Data for this task
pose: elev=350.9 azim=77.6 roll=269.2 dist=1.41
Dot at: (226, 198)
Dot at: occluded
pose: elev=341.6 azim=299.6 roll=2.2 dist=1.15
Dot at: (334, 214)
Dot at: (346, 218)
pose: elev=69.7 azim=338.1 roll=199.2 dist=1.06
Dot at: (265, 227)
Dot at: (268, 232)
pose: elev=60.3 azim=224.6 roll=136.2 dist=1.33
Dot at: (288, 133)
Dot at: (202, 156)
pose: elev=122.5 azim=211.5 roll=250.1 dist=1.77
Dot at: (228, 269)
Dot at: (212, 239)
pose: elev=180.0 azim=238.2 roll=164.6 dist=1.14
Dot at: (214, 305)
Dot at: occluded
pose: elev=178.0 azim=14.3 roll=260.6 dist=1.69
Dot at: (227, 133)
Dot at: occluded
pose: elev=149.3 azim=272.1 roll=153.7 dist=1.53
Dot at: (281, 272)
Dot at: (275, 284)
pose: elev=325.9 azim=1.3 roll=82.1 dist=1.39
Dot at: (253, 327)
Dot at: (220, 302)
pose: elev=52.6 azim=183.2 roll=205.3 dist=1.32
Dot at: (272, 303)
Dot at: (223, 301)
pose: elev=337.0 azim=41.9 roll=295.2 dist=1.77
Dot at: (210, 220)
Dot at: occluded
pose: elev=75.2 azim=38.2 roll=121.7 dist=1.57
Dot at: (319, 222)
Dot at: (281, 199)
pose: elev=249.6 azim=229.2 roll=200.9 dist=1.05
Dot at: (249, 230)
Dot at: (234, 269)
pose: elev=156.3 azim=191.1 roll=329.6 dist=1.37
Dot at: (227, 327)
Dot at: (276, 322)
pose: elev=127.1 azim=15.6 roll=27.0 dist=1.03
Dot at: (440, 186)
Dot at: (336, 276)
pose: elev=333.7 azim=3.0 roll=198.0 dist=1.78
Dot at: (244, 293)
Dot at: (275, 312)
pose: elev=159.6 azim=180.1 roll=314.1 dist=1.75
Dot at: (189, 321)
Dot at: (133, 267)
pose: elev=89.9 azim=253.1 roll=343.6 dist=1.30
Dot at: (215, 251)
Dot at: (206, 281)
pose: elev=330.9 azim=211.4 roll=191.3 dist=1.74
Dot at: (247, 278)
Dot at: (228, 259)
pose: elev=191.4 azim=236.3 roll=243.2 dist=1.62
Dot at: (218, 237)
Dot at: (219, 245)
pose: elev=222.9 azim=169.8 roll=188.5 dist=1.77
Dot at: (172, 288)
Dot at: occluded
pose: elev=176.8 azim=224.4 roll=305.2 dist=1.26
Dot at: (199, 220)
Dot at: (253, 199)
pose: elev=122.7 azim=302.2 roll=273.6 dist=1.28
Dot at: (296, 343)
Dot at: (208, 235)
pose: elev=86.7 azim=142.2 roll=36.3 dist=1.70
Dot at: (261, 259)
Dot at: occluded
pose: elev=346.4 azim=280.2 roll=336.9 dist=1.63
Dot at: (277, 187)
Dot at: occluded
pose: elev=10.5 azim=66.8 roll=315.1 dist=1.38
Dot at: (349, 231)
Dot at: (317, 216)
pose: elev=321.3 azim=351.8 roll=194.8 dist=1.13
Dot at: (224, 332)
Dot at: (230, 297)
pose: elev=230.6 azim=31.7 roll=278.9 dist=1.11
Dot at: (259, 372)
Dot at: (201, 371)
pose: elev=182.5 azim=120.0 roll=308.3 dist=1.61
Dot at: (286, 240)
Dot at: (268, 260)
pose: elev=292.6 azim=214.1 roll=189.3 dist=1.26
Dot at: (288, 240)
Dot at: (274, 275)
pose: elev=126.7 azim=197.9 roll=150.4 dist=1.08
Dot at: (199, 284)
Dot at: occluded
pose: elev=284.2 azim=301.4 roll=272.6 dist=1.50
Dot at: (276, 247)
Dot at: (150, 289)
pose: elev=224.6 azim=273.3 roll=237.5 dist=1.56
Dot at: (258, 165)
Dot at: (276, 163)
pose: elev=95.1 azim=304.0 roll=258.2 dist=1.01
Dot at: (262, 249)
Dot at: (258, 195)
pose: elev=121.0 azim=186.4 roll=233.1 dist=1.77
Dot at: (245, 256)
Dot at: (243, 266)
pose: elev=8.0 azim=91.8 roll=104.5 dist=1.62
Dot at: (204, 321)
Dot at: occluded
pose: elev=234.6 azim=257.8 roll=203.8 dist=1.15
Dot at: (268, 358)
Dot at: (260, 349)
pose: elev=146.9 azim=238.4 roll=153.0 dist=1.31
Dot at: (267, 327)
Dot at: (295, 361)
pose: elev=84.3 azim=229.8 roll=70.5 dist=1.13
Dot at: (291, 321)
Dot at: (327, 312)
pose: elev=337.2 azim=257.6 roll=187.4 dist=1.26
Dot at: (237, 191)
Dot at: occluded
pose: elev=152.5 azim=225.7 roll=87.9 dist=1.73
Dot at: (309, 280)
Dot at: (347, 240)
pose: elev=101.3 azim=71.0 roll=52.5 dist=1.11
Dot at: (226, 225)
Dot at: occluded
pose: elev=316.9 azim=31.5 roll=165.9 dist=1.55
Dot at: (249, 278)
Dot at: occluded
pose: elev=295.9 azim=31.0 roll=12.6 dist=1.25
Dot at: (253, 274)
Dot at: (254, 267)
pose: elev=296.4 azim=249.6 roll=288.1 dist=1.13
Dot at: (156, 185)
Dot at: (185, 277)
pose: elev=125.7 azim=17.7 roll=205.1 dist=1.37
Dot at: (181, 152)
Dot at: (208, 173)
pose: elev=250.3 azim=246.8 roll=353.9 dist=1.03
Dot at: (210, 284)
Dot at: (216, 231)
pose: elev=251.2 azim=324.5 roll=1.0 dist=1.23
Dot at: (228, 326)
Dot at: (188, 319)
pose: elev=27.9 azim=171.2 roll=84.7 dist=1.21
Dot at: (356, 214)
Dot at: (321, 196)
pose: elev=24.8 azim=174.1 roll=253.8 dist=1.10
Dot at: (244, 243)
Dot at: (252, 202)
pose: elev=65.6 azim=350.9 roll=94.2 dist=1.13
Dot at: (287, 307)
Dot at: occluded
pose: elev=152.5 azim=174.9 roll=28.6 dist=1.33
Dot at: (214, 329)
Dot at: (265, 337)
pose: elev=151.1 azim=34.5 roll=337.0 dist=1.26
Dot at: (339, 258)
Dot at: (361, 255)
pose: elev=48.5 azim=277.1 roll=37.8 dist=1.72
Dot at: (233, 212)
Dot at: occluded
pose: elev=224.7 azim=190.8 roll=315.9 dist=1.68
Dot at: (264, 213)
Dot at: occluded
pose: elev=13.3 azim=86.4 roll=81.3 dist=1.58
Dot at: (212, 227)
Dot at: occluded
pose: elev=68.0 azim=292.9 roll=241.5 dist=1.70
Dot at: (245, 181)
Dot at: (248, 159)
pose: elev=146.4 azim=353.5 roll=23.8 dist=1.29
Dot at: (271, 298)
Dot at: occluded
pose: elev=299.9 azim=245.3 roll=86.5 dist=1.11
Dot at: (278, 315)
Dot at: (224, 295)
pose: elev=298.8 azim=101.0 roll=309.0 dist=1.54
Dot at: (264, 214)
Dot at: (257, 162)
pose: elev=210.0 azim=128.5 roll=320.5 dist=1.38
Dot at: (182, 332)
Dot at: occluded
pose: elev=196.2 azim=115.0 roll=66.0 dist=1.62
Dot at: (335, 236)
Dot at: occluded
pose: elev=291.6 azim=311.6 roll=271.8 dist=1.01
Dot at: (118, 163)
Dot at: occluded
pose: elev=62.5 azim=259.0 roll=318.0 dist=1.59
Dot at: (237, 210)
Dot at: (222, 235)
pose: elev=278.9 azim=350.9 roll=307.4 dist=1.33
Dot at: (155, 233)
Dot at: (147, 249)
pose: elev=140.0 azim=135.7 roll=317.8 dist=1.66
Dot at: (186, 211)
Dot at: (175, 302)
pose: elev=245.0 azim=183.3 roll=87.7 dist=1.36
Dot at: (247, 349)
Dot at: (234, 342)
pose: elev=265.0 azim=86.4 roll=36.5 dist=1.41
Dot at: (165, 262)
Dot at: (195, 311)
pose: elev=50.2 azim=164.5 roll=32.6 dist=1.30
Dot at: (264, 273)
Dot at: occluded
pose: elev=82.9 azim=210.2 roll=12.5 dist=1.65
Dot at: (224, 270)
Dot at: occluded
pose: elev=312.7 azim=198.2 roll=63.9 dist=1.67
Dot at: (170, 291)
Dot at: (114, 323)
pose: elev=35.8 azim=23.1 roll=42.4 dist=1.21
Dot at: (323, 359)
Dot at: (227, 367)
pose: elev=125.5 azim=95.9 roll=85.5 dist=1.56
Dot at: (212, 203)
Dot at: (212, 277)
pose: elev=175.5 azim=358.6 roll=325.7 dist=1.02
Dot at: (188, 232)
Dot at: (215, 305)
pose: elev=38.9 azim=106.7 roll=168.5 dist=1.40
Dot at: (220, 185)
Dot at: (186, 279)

Task prompt
Can you repeat the data starting at the line containing "pose: elev=159.6 azim=180.1" and ending at the line containing "Dot at: (219, 245)", substituting "twist" for every "roll" and leaving everything else unchanged?

Written solution
pose: elev=159.6 azim=180.1 twist=314.1 dist=1.75
Dot at: (189, 321)
Dot at: (133, 267)
pose: elev=89.9 azim=253.1 twist=343.6 dist=1.30
Dot at: (215, 251)
Dot at: (206, 281)
pose: elev=330.9 azim=211.4 twist=191.3 dist=1.74
Dot at: (247, 278)
Dot at: (228, 259)
pose: elev=191.4 azim=236.3 twist=243.2 dist=1.62
Dot at: (218, 237)
Dot at: (219, 245)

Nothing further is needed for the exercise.